Early bitcoin adopters were anonymous because there were no huge digital traces and advanced tools to deanonimize them. Currently, everything that happens on the blockchain is public and can be analyzed. We consider this to be one of the principal barriers to further mass adoption of blockchain because people and companies don’t want to be transparent to the world.
From another side, pretty private solutions attract bad actors, because they can hide their illegal activity. In this article, we will try to find a tradeoff between privacy and transparency to cover some UX for legal business and make the protocol unattractive for bad actors.
Let’s consider the following trilemma of privacy:
no bad actors
no data leaks
It’s impossible to achieve all three points at the same time. For example, if we want to have no bad actors, we need to have some kind of censorship or data leak. If we want to have no data leaks, we need to have some kind of censorship or come to terms with the existence of bad actors in the network. If we want to have no censorship, we need to have some data leaks or bad actors.

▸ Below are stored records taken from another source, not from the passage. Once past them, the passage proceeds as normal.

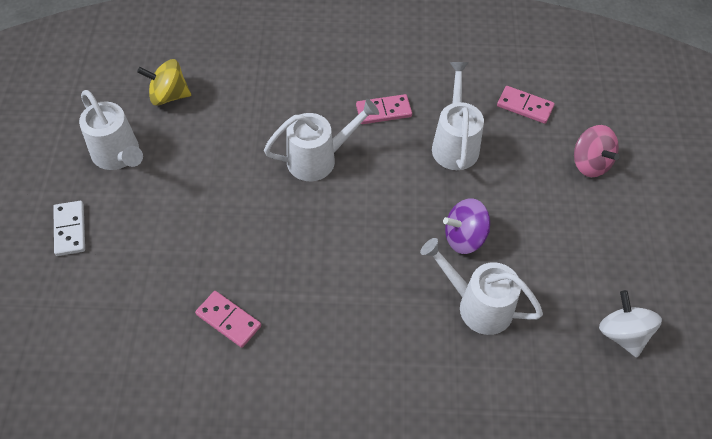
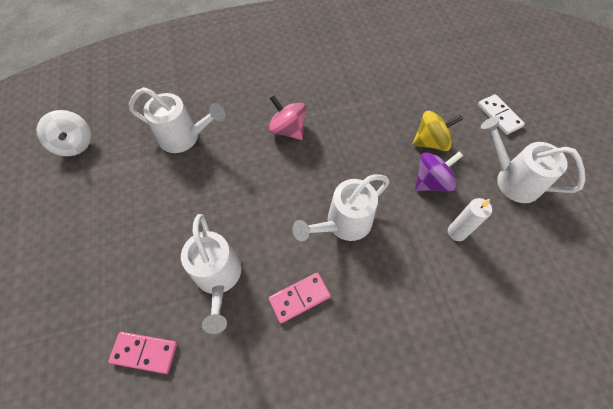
camera: 165 degrees right, 5 degrees up
(168, 95) = (516, 253): yellow spinning top -> yellow spinning top (430, 142)
(211, 124) = (456, 232): none -> white candle
(228, 320) = (354, 89): pink domino -> none
(464, 237) = (199, 185): purple spinning top -> purple spinning top (431, 181)
(590, 163) = (78, 293): pink spinning top -> pink spinning top (288, 129)

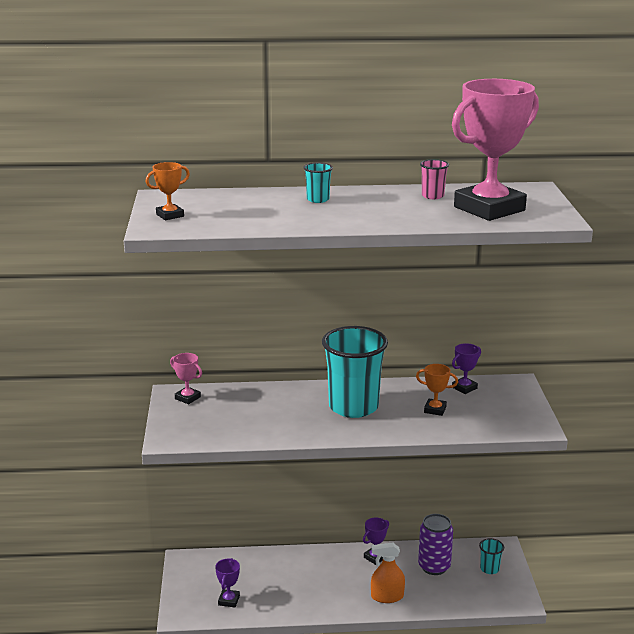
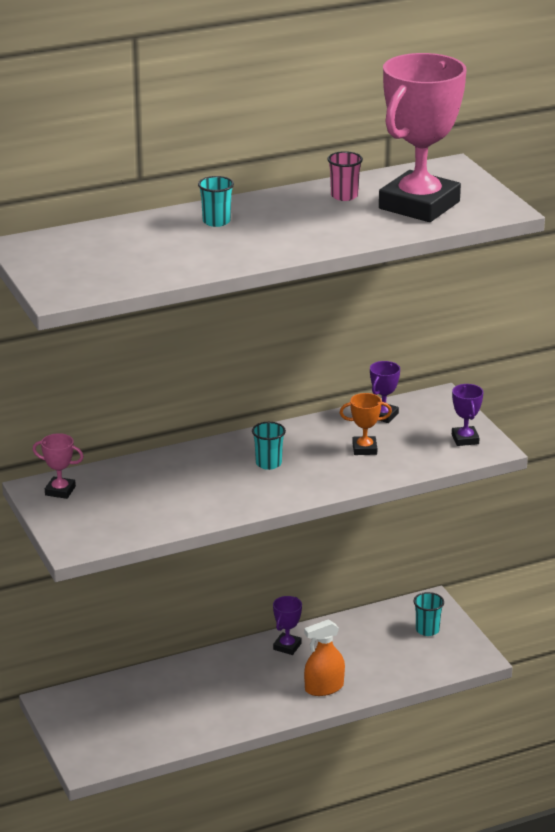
camera: 20 degrees left, 5 degrees up
(170, 215) = (61, 272): orange trophy -> none
(229, 600) = (137, 735): purple trophy -> purple trophy (465, 439)
(353, 407) = (268, 463): turquoise cup -> turquoise cup, size x0.42
(434, 566) = (362, 642): purple can -> none

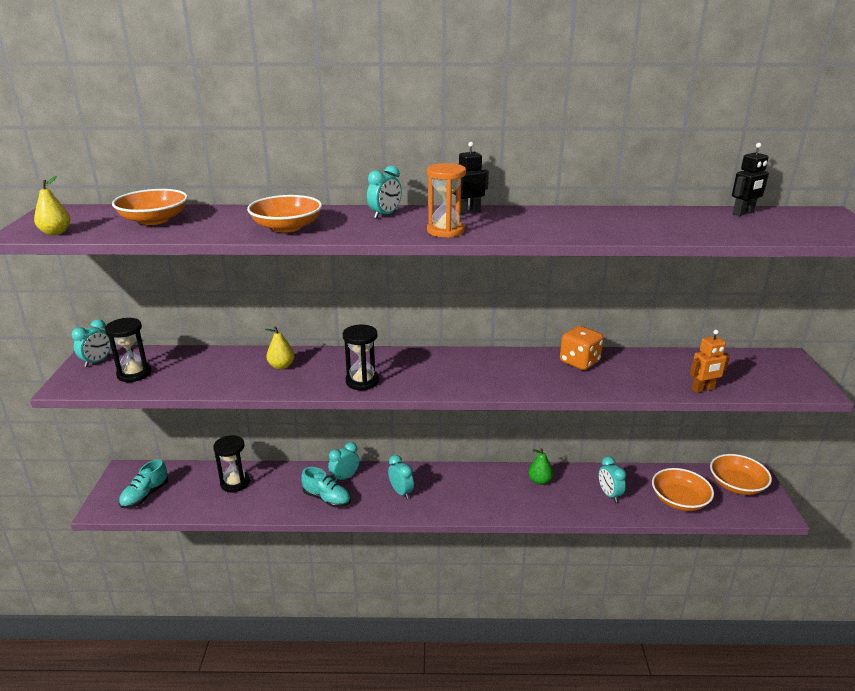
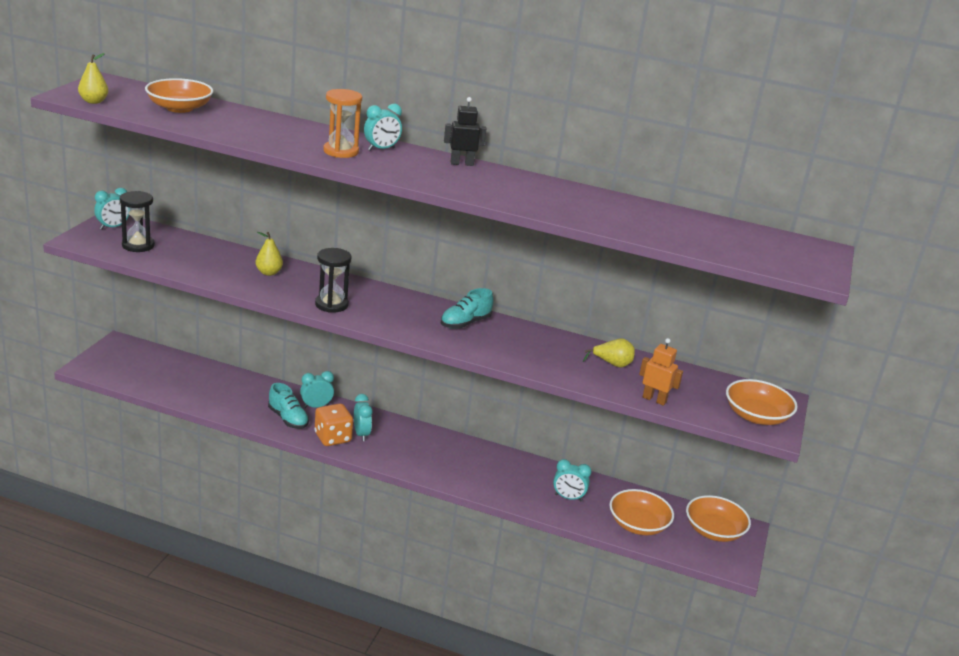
camera: 15 degrees right, 0 degrees up
(145, 495) = (127, 368): turquoise shoe -> turquoise shoe (465, 323)
(235, 483) = (212, 381): black hourglass -> none
(287, 227) = (284, 140): orange bowl -> orange bowl (756, 416)
(445, 231) = (419, 176): orange hourglass -> orange hourglass (341, 151)
(539, 481) = (506, 465): green pear -> none
(579, 362) = (554, 344): orange dice -> orange dice (332, 438)
(609, 494) = (568, 498): turquoise clock -> turquoise clock turned 75 degrees counterclockwise
(640, 366) = (612, 364): none -> yellow pear
(703, 389) = (654, 399): orange robot -> orange robot turned 150 degrees counterclockwise
(743, 213) = (731, 227): black robot -> none

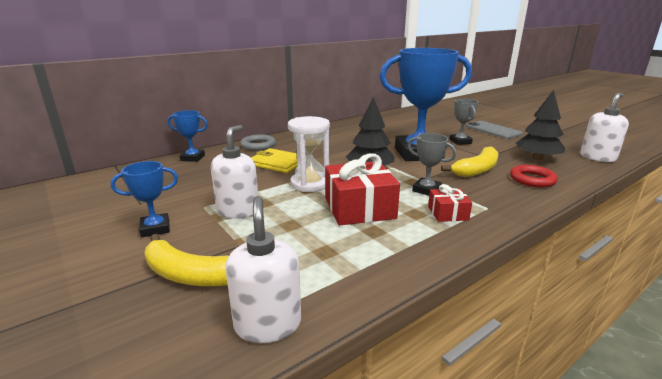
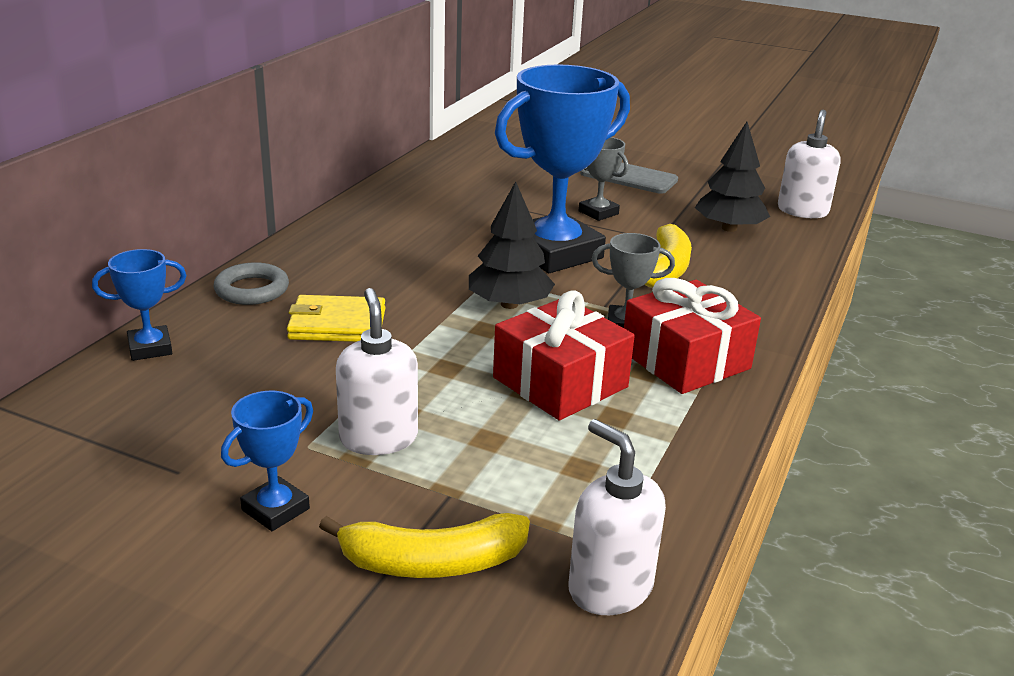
camera: 30 degrees left, 5 degrees up
(310, 184) = (440, 355): white hourglass -> none
(448, 213) = (685, 360): red gift -> red gift, size x1.91
(532, 179) = (748, 272): red ring -> none

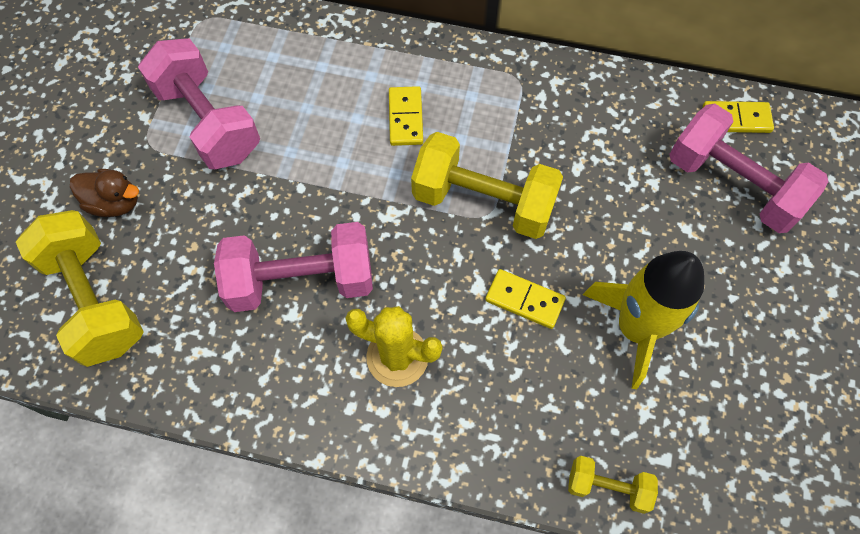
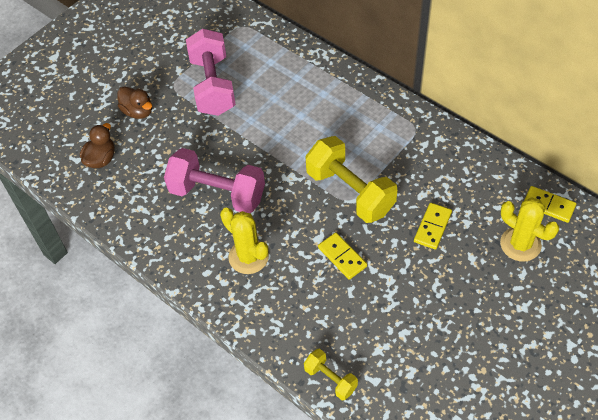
camera: 30 degrees right, 10 degrees down
(95, 300) = (101, 159): yellow dumbbell -> brown duck
(405, 118) = (330, 126): yellow domino -> yellow domino (432, 227)
(636, 328) = (402, 301): yellow rocket -> none
(733, 185) = (520, 244): pink dumbbell -> yellow cactus

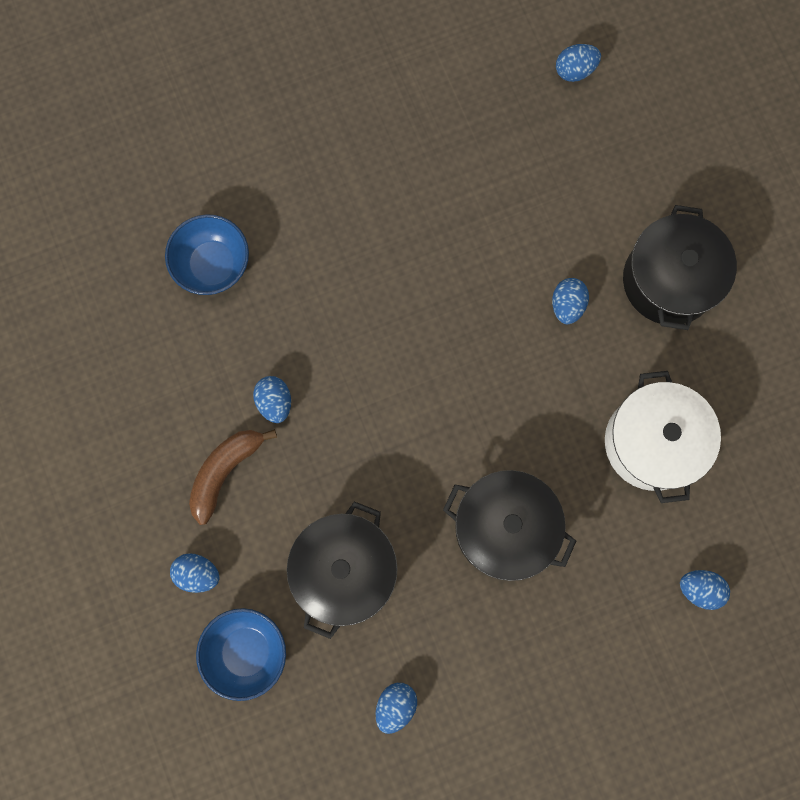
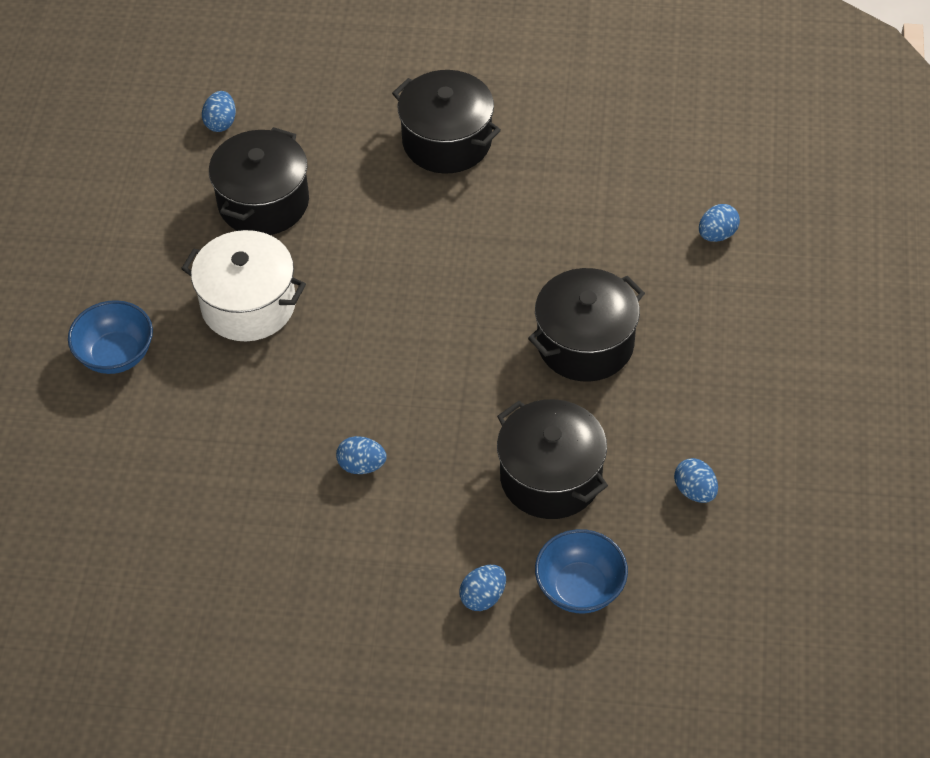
camera: 60 degrees left, 25 degrees down
(213, 265) = (198, 459): blue bowl -> blue bowl (116, 355)
(225, 471) = (401, 533): brown banana -> none
(506, 160) = (263, 202): none -> black pot
(567, 305) = (421, 216): blue egg -> none
(652, 442) = (576, 212): white pot -> white pot (248, 305)

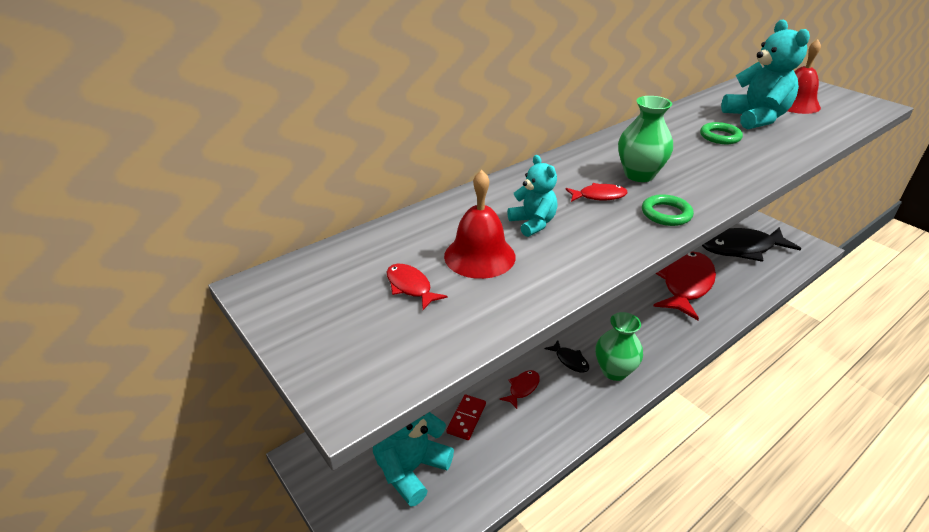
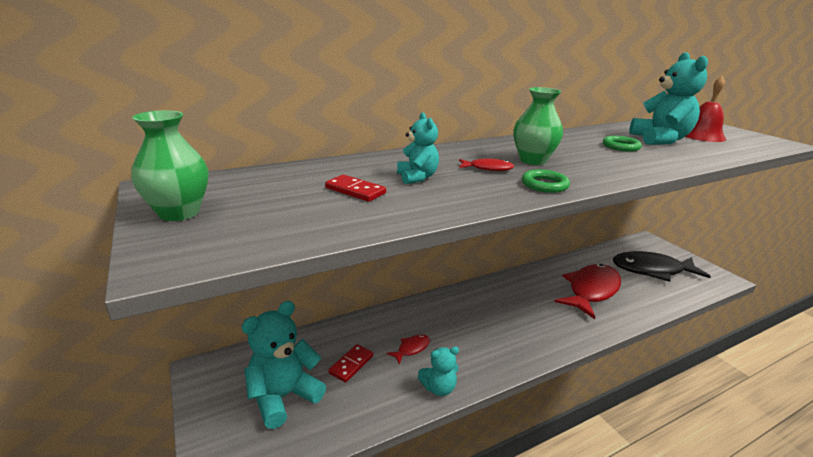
camera: 10 degrees right, 10 degrees down
(410, 287) = (279, 201): red fish -> none
(479, 256) = (355, 191): red bell -> red domino
(564, 427) = (438, 388): none -> turquoise teddy bear
(570, 360) = (463, 333): black fish -> none
(614, 371) = (502, 348): green vase -> green vase (179, 212)

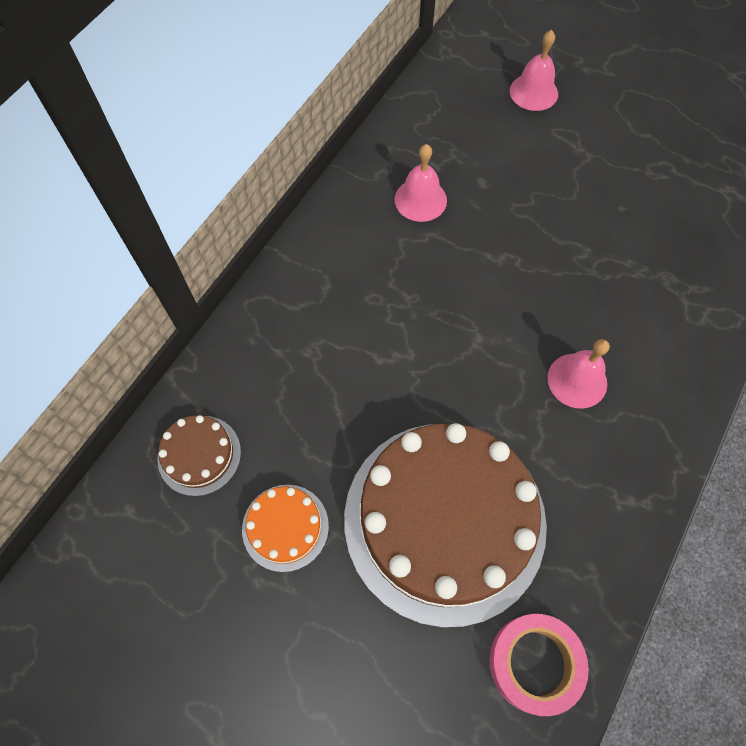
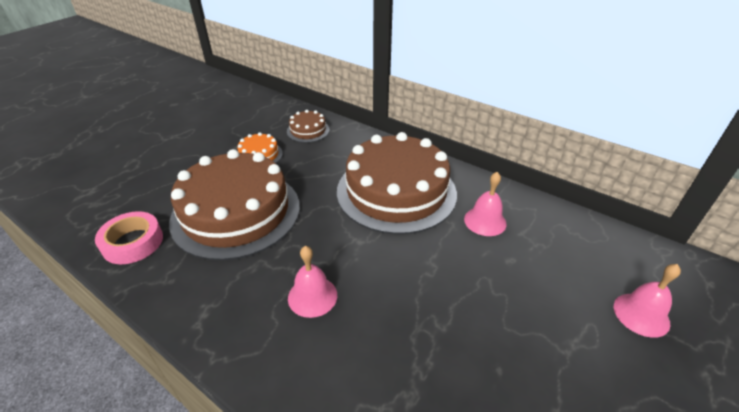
camera: 95 degrees right, 25 degrees down
(371, 299) = (396, 191): none -> brown cake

Another approach in BINSS2023, but it looks like allowing mixing between different groups of bad actors together (which potentially could be interesting to them because the regulation is different in different regions) and do not solve the case of in-pool transactions.
What do the bad actors need from the privacy products? Laundering their money. They need to mix their dirty money with the clean money of honest users.
What do the honest users need for the privacy products? Many things, but the most important is to hide their balances and transactions from the public. In most legal cases, participants of the deal are known to each other, so they don’t need to hide their transaction from the other party of the deal.
Here we will try to invent an anti-mixer, a tool that will allow us to hide balances and transaction graph from the public, but will not allow bad actors to launder their money.
We will not cover some of the legal cases like anonymous donates and airdrops (we think, for these cases, other specialized protocols could be implemented). Also, this solution is not so efficient for legal cases of mixing (for example, if we want to swap something on Uniswap without showing our identity).
We need to add trackability of dirty funds, keeping other properties of the protocol.
The idea described below could be implemented technically more efficiently, but here we will try to describe the idea in the simplest way.
We propose replacing the scalar balances in the UTXO model with NFT balances, where each NFT is a coin with a unique ID and fixed cost. The other properties of the protocol are the same as in the UTXO or hybrid UTXO+account model, like in ZCash or ZeroPool: we have UTXOs with balances in the Merkle tree, and spend it privately with zkSNARKs and publish the nullifiers, proof equality of inputs and outputs, but we have NFT balances instead of scalar balances.
New NFT coins could be minted with deposits and liquidated with withdrawals.
The protocol has the following properties:
if somebody steals coins or steals ETH, swapped to coins, the coins will be publically marked as dirty and no honest actors will interact with them
balances, addresses, and coin IDs inside the wallets and transaction graph are hidden from the public
We assume parties of the transaction as known to each other, so, knowing the list of coin IDs of the sender will not deanonimize him more for the receiver
if the user wants to deposit or withdraw some coins, the user will buy or sell them on the exchange, so, only the seller or buyer will know the user’s identity
anybody can mint and liquidate new coins, but it is not applicable for mixing because the coin IDs are public on deposits and withdrawals. I think the logic is the same as DAI trading: if you want some DAI you go to Uniswap and buy it, if you want to sell DAI you go to Uniswap and sell it. Other people mint and liquidate it for other purposes.
potentially some big stores can track the coin IDs and make some assumptions based on it when the coin returns back from another user. However, the big stores can do the same with physical cash because each banknote has a unique ID.
Here we want to get community feedback on the idea. We think it could be a good tradeoff between privacy and transparency for some cases, like private payments. We also think it could be a good tradeoff for the mass adoption of blockchain because it will allow us to hide balances and transaction graph from the public, but will not allow bad actors to launder their money.